I certainly find my web habits moving in the direction outlined in this article. I skim, I scan, and I have twenty-three browser tabs open as I’m writing this. Opera suits these browsing habits of mine: tabs, mouse gestures, opening new windows in the background, search functions integrated in the address bar, the ability to quickly turn images of/on… All of these functions make it a lean, mean, browsing machine.
Linux: why?
I’ve been running with SuSE Linux 8.1 for just under three weeks now, and the niggles are definitely setting in. They were there from the start, really, but I was enjoying the challenge of dealing with them, finding workarounds, and tweaking the system.
But perpetual fiddling palls. I don’t own a computer so that I can spend all my time messing about with its innards. I do like to do some actual work on it every now and then. (“Work” includes simple stuff like browsing the web and email, as well as more serious projects.) It’s a question of content: do you love a tool for its own sake, or for what you can produce with it? Do you buy an Xbox because of its spiffy hardware, or do you go with the PS2 because it has the games you want to play?
So let me take a look at what I can do with Linux, versus what I normally do with Windows:
Mo’ Better RSS
Okay, this is the RSS aggregator I want: NetNewsWire.

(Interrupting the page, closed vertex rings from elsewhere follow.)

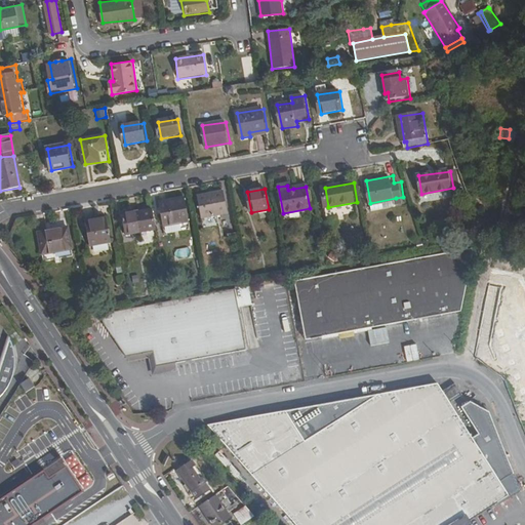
[(230,214),(226,193),(199,197),(203,219),(230,214)]
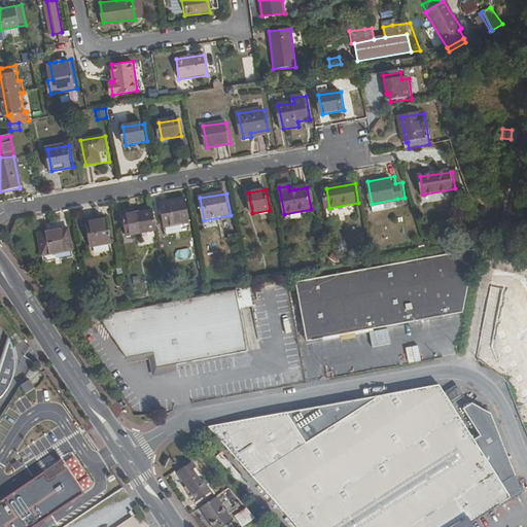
[(190,223),(186,201),(161,206),(166,229),(190,223)]
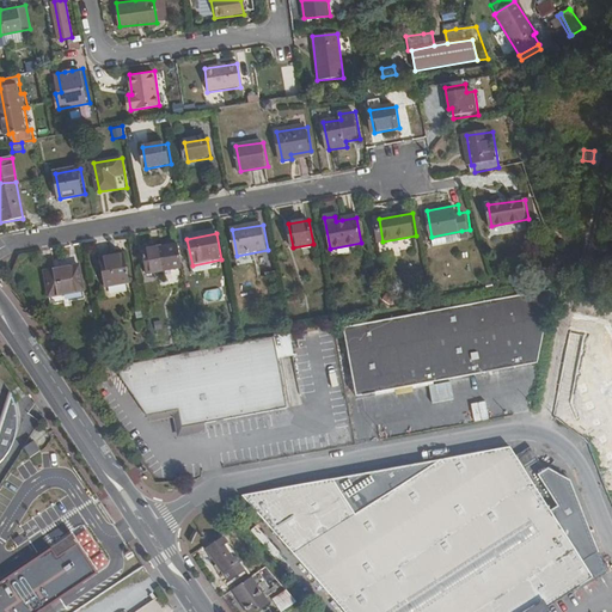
[(148,274),(184,268),(179,245),(145,251),(148,274)]
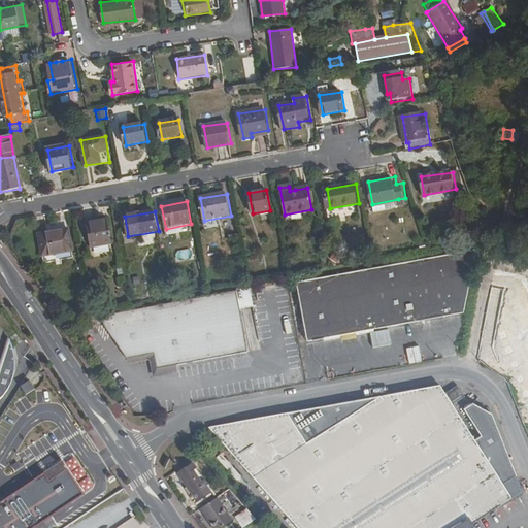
[(88,223),(92,248),(113,244),(108,220),(101,221),(101,225),(98,226),(97,221),(88,223)]
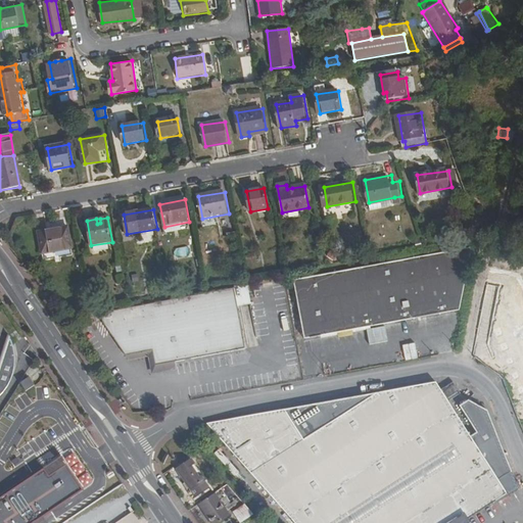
[(38,233),(43,260),(72,256),(66,227),(38,233)]
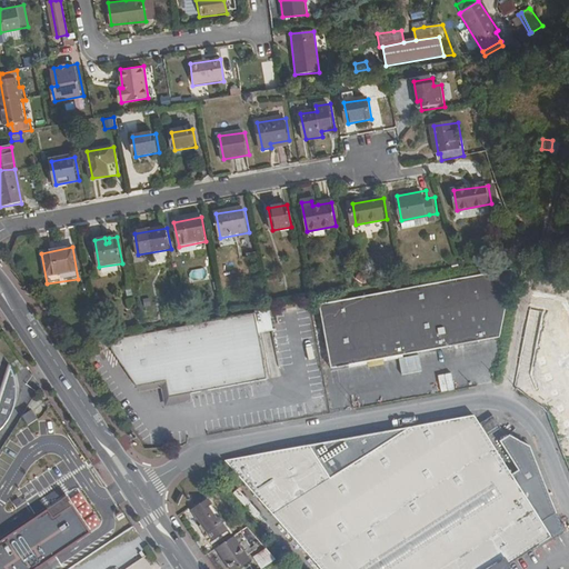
[(513,268),(325,303),(336,367),(365,362),(419,352),(500,338),(502,338),(513,268)]
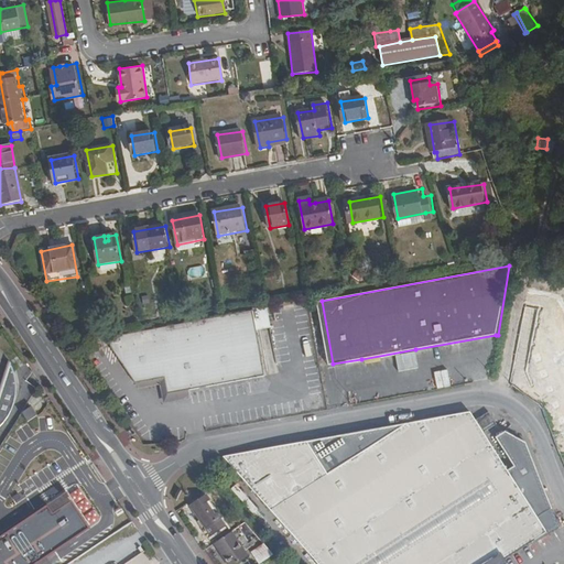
[(205,278),(205,267),(186,268),(187,279),(205,278)]
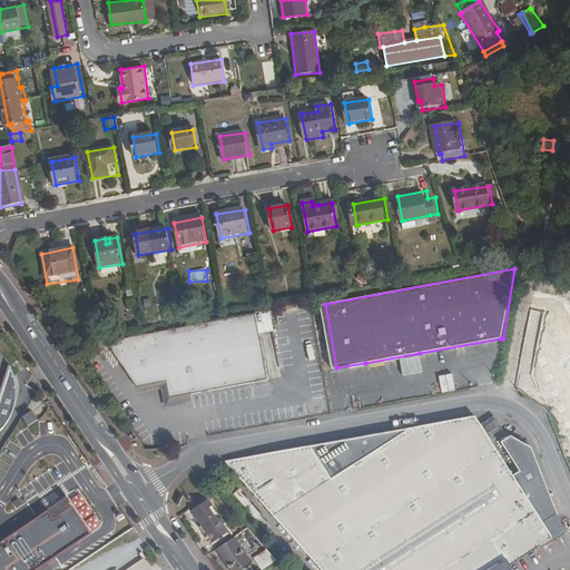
[(170,399),(194,394),(268,380),(255,312),(111,341),(112,349),(114,355),(123,367),(136,385),(167,381),(170,399)]
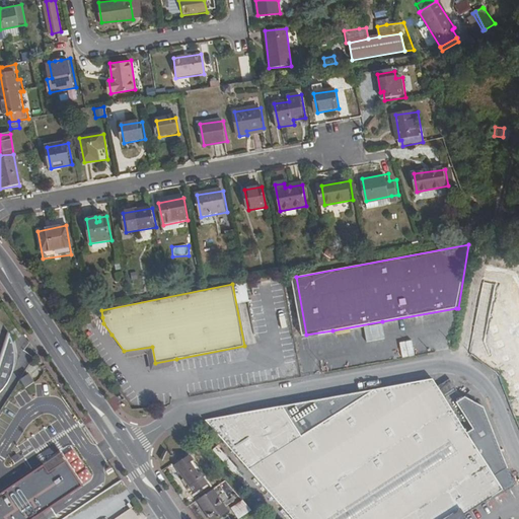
[(518,291),(510,295),(512,301),(509,302),(518,327),(518,326),(518,291)]
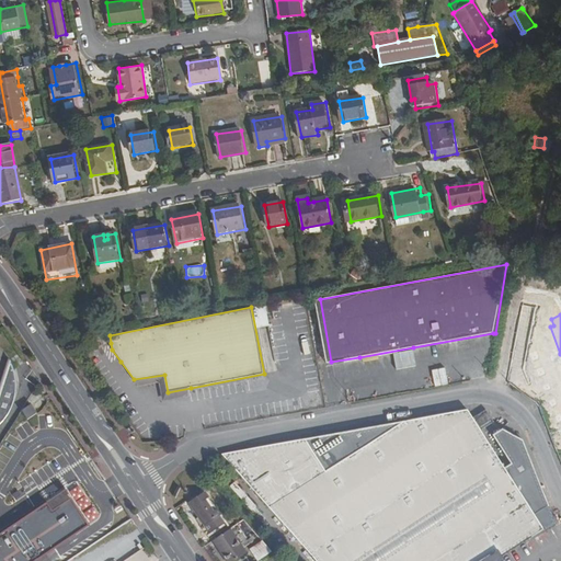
[(191,396),(191,388),(168,392),(164,375),(134,379),(138,387),(158,382),(161,401),(191,396)]
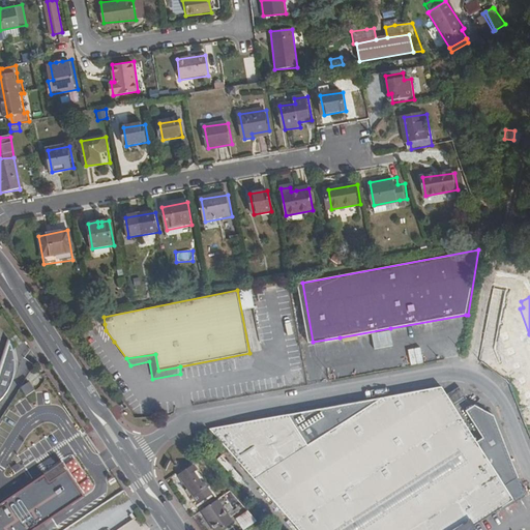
[(26,396),(34,391),(29,383),(22,388),(26,396)]
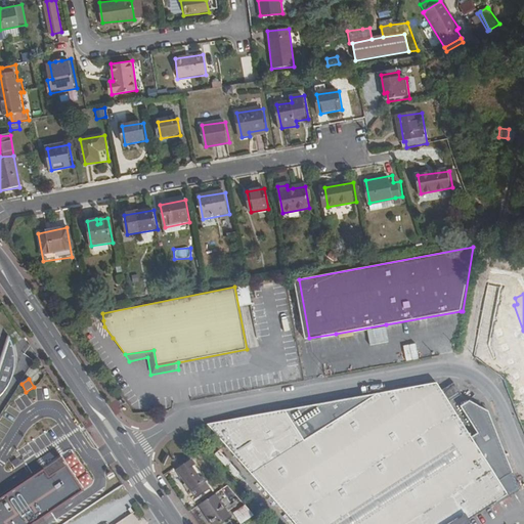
[(436,383),(208,424),(296,523),(460,523),(508,494),(498,480),(512,473),(488,411),(469,401),(461,406),(478,434),(471,438),(448,401),(441,391),(436,383)]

But it’s only available for the Mac. Damn.
So who’s out there doing a similar three-paned thing for Windows or Linux? Am I going to have to write my own?
RSS
Especially for Spence, I’ve put up an RSS (0.91) feed for this site.
To keep track of all of the blogs I read on a regular basis, I use the “Open all Folder Items” feature in Opera. I have all of my regular reading in a single bookmark folder, and the “Open all…” feature allows me to open all of these, in separate tabs, with a single mouse click.
But then I have to read them all, which is taking longer and longer the more new blogs I read…
RSS is the obvious solution to all of this. In theory, you have an application that scans the RSS feeds for each blog, and then displays all of the new headlines, in an easily scannable way. Then, you can click on a link to go to any entry that looks interesting.
The only problem is that I haven’t found an RSS aggregator that I like. I’ve tried AmphetaDesk and Aggie, but they just don’t strike me right. I think that for the moment, I’m just going to continue with the Opera way, until my list gets really unwieldy, and then I’ll put the effort into writing my own transforms and stylesheets to produce Aggie/AmphetaDesk output I can live with.
But just because I don’t use an aggregator, doesn’t mean that other people don’t. I imagine that if you use RSS as your primary blogscanning tool, you probably get a bit annoyed whenever you come across a blog that you want to follow, but that doesn’t have an XML feed. Especially when they’re so easy to implement. And especially when Movable Type provides you with a default RSS template already…
Ulp. Excuse the laziness please, and thanks to Spence for the prod.